Diffusione Coronavirus, gli esperti puntano il dito contro la Champions

Non ci sono prove ufficiali del danno procurato, ma le partite di Champions League giocate all’inizio della crisi sanitaria (o appena qualche giorno prima) potrebbero aver contribuito alla diffusione del Coronavirus. A sostenerlo è una consulente scientifica del governo britannico, Angela McLean, come riportato dalla Bbc. Nello specifico, McLean parla del match fra Liverpool e Atletico Madrid giocato lo scorso 11 marzo ad Anfield Road. La sua opinione è simile a quella espressa da alcuni esperti italiani, nonché sal sindaco di Bergamo Giorgio Gori, nelle scorse settimane, riguardanti l’incontro fra Atalanta e Valencia disputatosi lo scorso 19 febbraio a Milano, quando però l’emergenza non era ancora ufficialmente in atto.

Il caso Liverpool-Atletico

“Sarebbe molto interessante, in futuro, capire quale relazione scientifica ci possa essere stata tra la diffusione del virus a Liverpool e quella in Spagna” ha detto McNeal nell’incontro quotidiano sul tema Coronavirus con il governo britannico. La partita si era giocata davanti a 52mila spettatori, 3mila dei quali volati da Madrid nonostante le titubanze all’interno della stessa Spagna. La presenza dei tifosi aveva già allora provocato delle polemiche: Matthew Ashton, assessore alla salute pubblica della città di Liverpool (che conta al 21 aprile 246 decessi), aveva detto al ‘Guardian’ che il match avrebbe dovuto essere rinviato, mentre il sindaco di Madrid, Josè Luis Martinez-Almeida, aveva dichiarato che permettere a migliaia di persone di lasciare il Paese fosse stato un errore. “Non aveva senso che, in quel momento, 3mila persone potessero lasciare Madrid per andare a Liverpool”. Queste le parole di Martinez-Almeida alla radio spagnola ‘Onda Cero’.

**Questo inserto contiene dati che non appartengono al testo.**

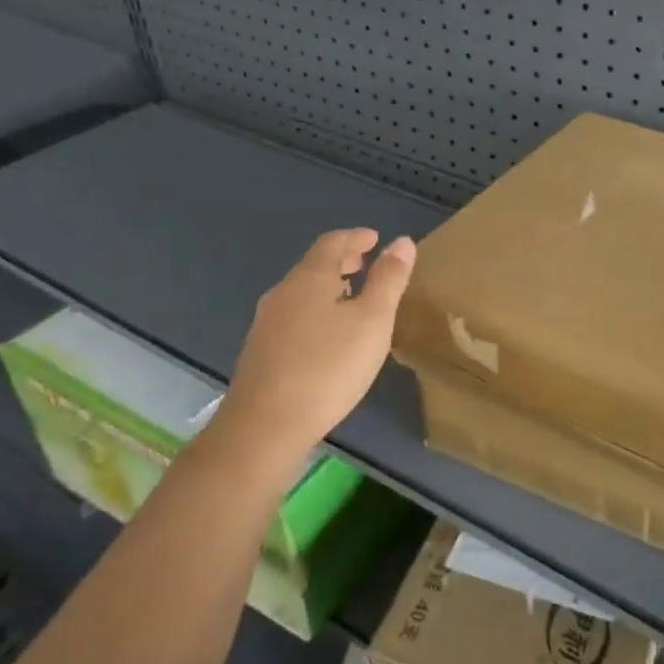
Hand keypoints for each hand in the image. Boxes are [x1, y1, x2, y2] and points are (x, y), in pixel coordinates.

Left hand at [215, 228, 416, 456]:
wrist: (265, 426)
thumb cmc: (328, 366)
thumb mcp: (373, 321)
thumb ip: (389, 279)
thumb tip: (402, 242)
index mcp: (309, 279)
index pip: (332, 243)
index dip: (356, 237)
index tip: (375, 239)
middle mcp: (283, 293)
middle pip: (314, 266)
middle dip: (342, 261)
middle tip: (366, 264)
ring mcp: (266, 324)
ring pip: (302, 292)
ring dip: (329, 287)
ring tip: (353, 298)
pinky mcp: (261, 353)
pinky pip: (294, 316)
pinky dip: (316, 311)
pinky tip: (328, 336)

Il precedente di Atalanta-Valencia

Le polemiche relative a Liverpool-Atletico sono molto simili a quelle relative a un altro ottavo di finale di Champions League, quello fra Atalanta e Valencia. Alcuni esperti definiscono il match giocato a San Siro il 19 febbraio la ‘partita zero’, determinante per l’alto numero di contagi a Bergamo e provincia. Lo stesso sindaco di Bergamo, Giorgio Gori, aveva dichiarato a tal proposito in un’intervista al quotidiano spagnolo ‘Marca’: “La partita era una bomba biologica. A quel tempo non sapevamo cosa stesse succedendo. Il primo paziente in Italia era il 23 febbraio. Se il virus era già in circolazione, i 40mila fan che andarono allo stadio di San Siro potevano essere infetti”. Lo stesso Gori aveva poi specificato, però, come la partita non potesse considerarsi l’unica causa della diffusione del virus: “La scintilla vera e propria c’è stata nell’ospedale di Alzano Lombardo, con un paziente con polmonite non riconosciuta e che ha infettato pazienti, medici e infermieri. Questo è stato il fulcro dell’epidemia”.